The Genie says, "I’ll give each of you just one wish."
"Me first! Me first!" says the admin clerk.
"I want to be in the Bahamas, driving a speedboat, without a care in the world."
Puff! She’s gone.
"Me next! Me next!" says the sales rep.
"I want to be in Hawaii, relaxing on the beach with my personal masseuse, an endless supply of Pina Coladas and the love of my life." Puff! He’s gone. "OK, you’re up," the Genie says to the manager.
The manager says, "I want those two back in the office after lunch."
Moral of the story:
Always let your boss have the first say...
A manufacturing plant was in full swing one day.
The company's massive machine was humming along, taking in the raw materials at one end and churning out the finished product at the other.
All of a sudden, the machine stopped and ground to a halt.
Workers climbed all over it like ants to get it started again.
The plant's manager stormed out of his office to find out why his multi-million- dollar machine wasn't making him any money.
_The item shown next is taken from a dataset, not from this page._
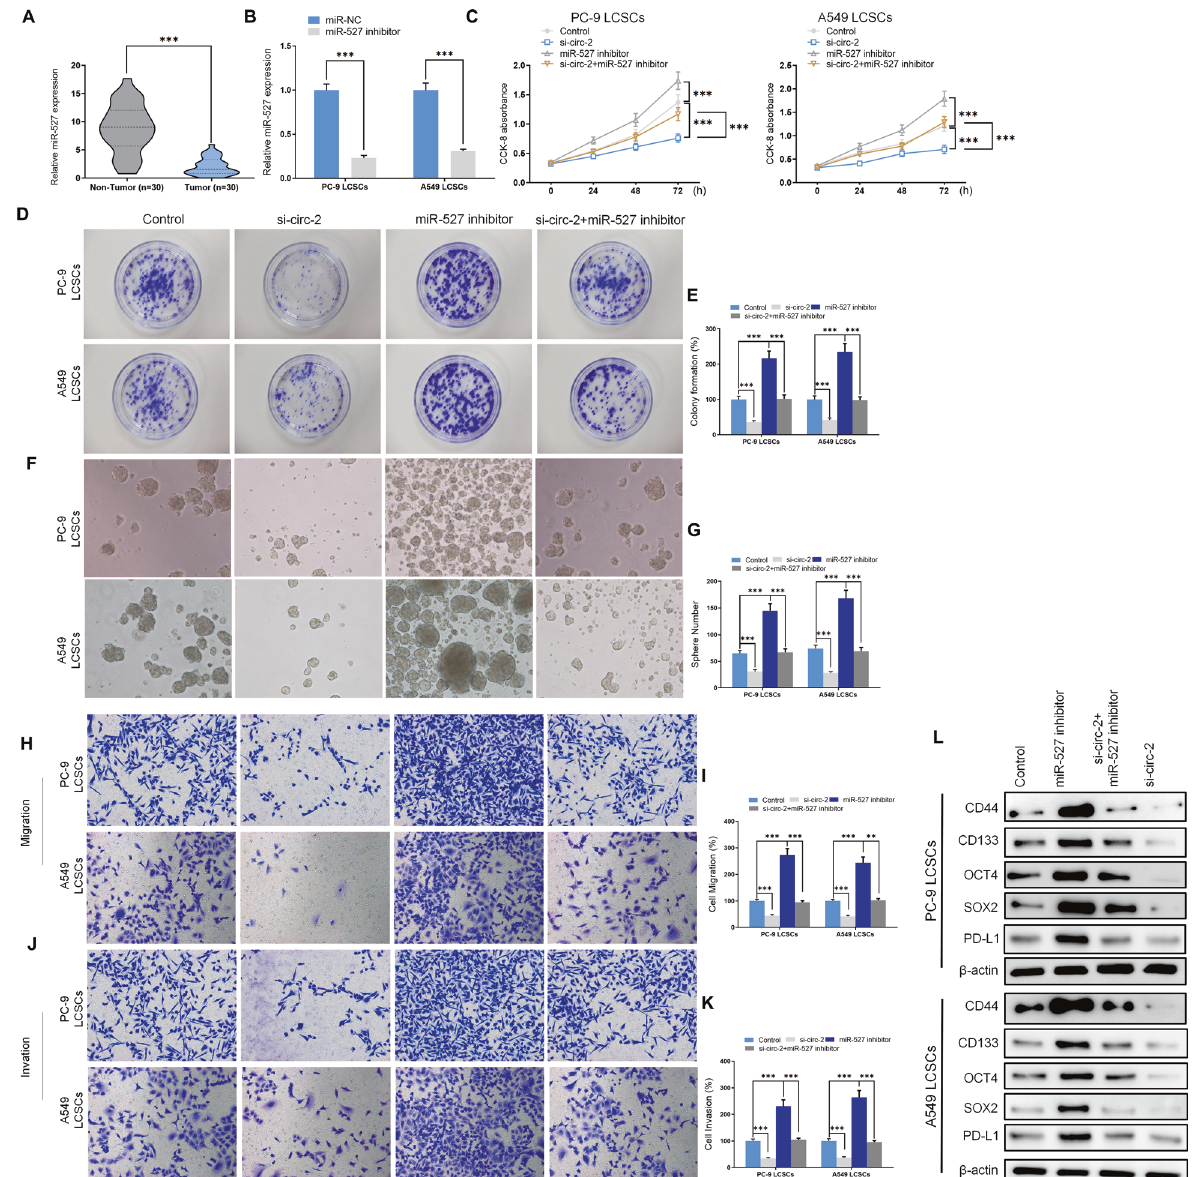
Fig. 4 Inhibition of miR-527 reversed the block effectiveness of hsa_circ_0001421 suppression on NSCLC cell proliferation and stemness in vitro. A RT-qPCR demonstrating miR-527 level from 30 NSCLC tumor tissues and adjacent non-tumor tissues. B RT-qPCR demonstrating miR-527 level in LCSCs. C CCK8 assays presented cell proliferation at different time points. D , E Colony formation presented proliferation in LCSCs. F , G Spheroid formation was assessed in PC9 and A549 lung cancer stem cells (LCSCs). H – K Transwell assays presented cells migration and invasion. L Western blot demonstrating CD44, CD133, OCT4, SOX2, and PD-L1 levels in PC9 and A549 LCSCs. Data were shown as mean ± SD; ** P < 0.01, *** P <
He listened to his people saying they couldn't figure it out, and he told them to call a technician.
Soon a tech arrived, and the manager frantically explained to him that he needed his machine back as soon as possible.
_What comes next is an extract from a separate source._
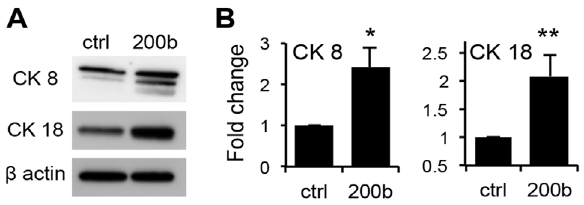
Figure 4. miR-200b promotes differentiation of PC-3 cells. (A). CK 8 and CK 18 were analyzed by western blot of total protein lysates from PC3-ctrl and PC3 miR-200b cells. (B) Quantitative analysis of the experiment (A) with Image J software. The graph represents data average of two independent experiments. *, p # 0.05 and **, p , 0.01 by Student’s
The technician listened patiently, took one look at the massive hulk of motionless metal, and immediately walked over to a small panel, opening a tiny door inside to see a screw.
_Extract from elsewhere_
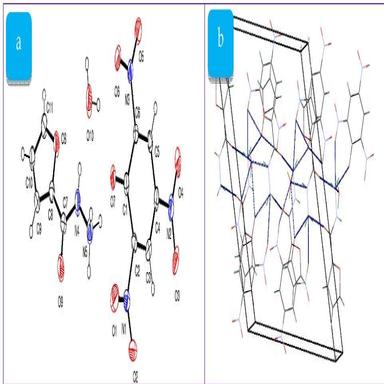
ORTEP of FHM b) Crystal packing in the unit cell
The technician took a screwdriver and turned the screw one-quarter turn to the right, and the machine suddenly came back to life as if nothing was wrong.
The manager hurried over to thank the technician, shook his hand, and asked what he owed him for saving his company.
The technician answered, "$100,000.00".
The manager looked at him and said, "You were here less than two minutes and just turned one screw. How can you charge so much? Give me an itemised bill."
The technician calmly wrote out on a piece of paper:
-Turning of one screw: $1.00.
-Knowing which screw to turn: $99,999.00.
Two muffins are sitting in an oven and one says to the other: "Man, it's hot in here!"
The other one says: "Ah! A talking muffin!"
Another one was: Doc, I can't stop singing the 'Green Green Grass of Home'.
He said: 'That sounds like Tom Jones syndrome'. 'Is it common?'I asked.
'It's not unusual' he replied.
A guy goes into a store and tells the clerk, "I’d like some Polish sausage."
The clerk looks at him and says, "Are you Polish?"
The guy, clearly offended, says, “"Well, yes I am. But let me ask you something. If I had asked for Italian sausage would you ask me if I was Italian? Or if I had asked for German bratwurst, would you ask me if I was German? Or if I asked for a kosher hot dog would you ask me if I was Jewish? Or if I had asked for a taco would you ask if I was Mexican? Would ya, huh? Would ya?"
The clerk says, "Well, no."
With deep self-righteous ndignation, the guy says, "Well, all right then, why did you ask me if I’m Polish just because I ask for Polish sausage?"
The clerk replies, "Because this is Home Depot."